Bob Denny: Kids offer solution to bullying
Published: Monday, December 2, 2013 at 3:03 p.m.
Last Modified: Monday, December 2, 2013 at 3:03 p.m.
A local television station recently brought us a story of Boston first grader Danny Keith. Danny was so happy to serve as the water boy and unofficial “cheerleader” for the fifth grade football team.
Danny has a medical history of a brain hemorrhage, and years of speech therapy. In spite of these challenges, he is a big supporter of the team. He always comes to games, and shows his support with active cheering. He shows respect and appreciation for his team by typically wearing a tie and jacket to all the games.
Recently released from the hospital, he resumed his rooting for his team. But he was victimized by bullying from other boys, who admitted to picking on him, because of his different way of dressing and his speech issues.
But the team wouldn’t put up with their friend and supporter being bullied! They decided to take action of their own. They all came to school dressed like Danny, with ties, to show their respect and appreciation of him.
On the TV interview, one of the boys spoke up for him. The boy had trouble holding back tears, and his voice broke a little as he explained what they were doing, because they love and appreciate him.
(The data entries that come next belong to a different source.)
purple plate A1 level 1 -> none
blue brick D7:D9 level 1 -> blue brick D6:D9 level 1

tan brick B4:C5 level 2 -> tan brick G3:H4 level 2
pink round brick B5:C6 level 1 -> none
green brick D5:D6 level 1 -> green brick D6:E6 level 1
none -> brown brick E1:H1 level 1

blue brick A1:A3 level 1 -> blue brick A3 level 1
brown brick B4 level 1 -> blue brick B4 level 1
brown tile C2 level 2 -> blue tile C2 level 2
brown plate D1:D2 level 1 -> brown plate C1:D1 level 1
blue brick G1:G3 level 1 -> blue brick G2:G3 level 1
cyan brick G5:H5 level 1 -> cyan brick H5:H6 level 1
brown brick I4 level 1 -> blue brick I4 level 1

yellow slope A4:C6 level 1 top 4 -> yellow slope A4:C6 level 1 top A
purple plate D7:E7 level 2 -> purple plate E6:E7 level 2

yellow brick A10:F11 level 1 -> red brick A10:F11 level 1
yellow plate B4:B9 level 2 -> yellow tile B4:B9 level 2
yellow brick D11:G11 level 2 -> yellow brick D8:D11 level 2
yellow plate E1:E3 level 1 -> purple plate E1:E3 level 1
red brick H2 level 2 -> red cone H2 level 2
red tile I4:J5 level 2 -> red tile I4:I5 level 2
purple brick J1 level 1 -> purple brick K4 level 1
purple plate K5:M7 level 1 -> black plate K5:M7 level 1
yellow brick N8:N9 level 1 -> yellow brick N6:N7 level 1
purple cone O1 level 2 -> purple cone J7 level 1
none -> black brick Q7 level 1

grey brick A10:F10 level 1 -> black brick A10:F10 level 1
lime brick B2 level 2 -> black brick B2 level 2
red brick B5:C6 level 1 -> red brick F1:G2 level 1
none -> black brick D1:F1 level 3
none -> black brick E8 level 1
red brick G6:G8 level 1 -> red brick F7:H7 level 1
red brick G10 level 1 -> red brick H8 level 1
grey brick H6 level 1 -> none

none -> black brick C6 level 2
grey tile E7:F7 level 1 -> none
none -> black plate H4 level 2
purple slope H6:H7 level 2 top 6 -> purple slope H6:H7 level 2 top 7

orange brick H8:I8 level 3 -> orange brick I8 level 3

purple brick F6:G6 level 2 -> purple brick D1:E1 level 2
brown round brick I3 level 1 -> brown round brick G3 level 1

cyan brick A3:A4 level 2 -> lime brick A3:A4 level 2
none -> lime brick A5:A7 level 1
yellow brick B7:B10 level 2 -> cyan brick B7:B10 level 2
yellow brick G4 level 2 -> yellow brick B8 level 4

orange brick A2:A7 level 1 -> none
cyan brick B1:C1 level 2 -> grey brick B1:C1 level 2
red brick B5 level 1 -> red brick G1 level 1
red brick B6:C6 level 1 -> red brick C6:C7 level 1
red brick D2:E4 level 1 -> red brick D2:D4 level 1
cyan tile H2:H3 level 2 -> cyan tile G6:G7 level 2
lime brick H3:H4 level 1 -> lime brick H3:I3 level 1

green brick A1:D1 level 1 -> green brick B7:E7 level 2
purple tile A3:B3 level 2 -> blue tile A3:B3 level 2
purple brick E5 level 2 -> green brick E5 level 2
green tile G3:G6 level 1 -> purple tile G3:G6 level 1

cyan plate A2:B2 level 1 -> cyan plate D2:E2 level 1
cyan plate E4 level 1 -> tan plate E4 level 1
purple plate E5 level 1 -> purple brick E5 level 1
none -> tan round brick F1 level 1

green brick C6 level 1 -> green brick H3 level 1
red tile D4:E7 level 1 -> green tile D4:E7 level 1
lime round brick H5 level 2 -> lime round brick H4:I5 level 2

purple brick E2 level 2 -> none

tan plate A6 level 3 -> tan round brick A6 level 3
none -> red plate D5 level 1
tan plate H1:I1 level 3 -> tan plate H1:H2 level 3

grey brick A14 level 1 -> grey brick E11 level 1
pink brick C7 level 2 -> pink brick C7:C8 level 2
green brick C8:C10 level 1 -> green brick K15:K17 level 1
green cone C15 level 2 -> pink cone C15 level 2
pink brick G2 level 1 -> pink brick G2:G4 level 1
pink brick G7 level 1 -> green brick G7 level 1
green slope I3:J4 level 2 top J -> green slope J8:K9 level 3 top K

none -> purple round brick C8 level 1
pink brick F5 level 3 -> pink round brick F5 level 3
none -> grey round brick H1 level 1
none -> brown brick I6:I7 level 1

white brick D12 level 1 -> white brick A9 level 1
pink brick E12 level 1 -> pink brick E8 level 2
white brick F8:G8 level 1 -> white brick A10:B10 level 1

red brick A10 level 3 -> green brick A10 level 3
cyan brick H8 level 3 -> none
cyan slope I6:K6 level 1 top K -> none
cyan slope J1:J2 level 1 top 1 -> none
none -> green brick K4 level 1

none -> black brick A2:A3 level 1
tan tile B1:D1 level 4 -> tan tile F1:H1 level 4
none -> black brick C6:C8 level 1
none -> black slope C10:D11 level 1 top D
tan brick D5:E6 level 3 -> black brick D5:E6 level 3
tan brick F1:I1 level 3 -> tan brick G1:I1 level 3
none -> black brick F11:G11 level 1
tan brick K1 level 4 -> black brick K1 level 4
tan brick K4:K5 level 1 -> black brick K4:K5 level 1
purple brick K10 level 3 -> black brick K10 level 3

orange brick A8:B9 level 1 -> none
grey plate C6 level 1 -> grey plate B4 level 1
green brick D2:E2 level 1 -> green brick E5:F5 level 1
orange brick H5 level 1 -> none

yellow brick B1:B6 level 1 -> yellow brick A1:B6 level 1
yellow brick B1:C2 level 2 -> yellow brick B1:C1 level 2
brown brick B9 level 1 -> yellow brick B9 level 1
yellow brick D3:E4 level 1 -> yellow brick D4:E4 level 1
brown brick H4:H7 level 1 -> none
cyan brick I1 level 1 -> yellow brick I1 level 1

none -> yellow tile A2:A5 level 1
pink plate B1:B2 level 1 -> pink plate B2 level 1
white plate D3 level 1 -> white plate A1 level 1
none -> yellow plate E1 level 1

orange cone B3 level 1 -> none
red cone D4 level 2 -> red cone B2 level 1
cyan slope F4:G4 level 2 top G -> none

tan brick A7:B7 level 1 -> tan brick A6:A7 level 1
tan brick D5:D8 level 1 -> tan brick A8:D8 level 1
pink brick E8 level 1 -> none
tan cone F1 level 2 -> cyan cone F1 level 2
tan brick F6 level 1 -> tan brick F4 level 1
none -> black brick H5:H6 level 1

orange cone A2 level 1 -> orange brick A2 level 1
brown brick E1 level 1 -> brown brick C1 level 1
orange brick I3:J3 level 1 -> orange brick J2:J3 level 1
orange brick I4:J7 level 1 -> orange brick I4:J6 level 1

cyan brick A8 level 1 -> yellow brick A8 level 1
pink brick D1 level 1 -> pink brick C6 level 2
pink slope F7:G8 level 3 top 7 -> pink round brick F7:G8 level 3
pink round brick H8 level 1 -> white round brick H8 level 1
With this overwhelming support, do you think the bullying problem will be a thing of the past for Danny, and maybe for the school? I’d like to think so. His mom said that when he went to bed, she noticed he was trying to keep from crying. She asked why he was crying, and Danny said, “I’m so happy because I have so many friends!”
What you can do? Bullying has been a major problem for a large number of kids, and some lives have even been lost along the way. For years, teachers, counselors, administrators, and parents have worked to find workable solutions to the bullying problem.
Many of the ideas probably have helped, but what a breath of fresh air to see fifth graders that are concerned and active, and do what they can to fix the problem themselves!
I think this is a problem that when met with the care, thought, and efforts of these kids, and all of us, will help the victims as well as the perpetrators of bullying to learn better ways to build that positive, happy and successful life and friendships that we all deserve.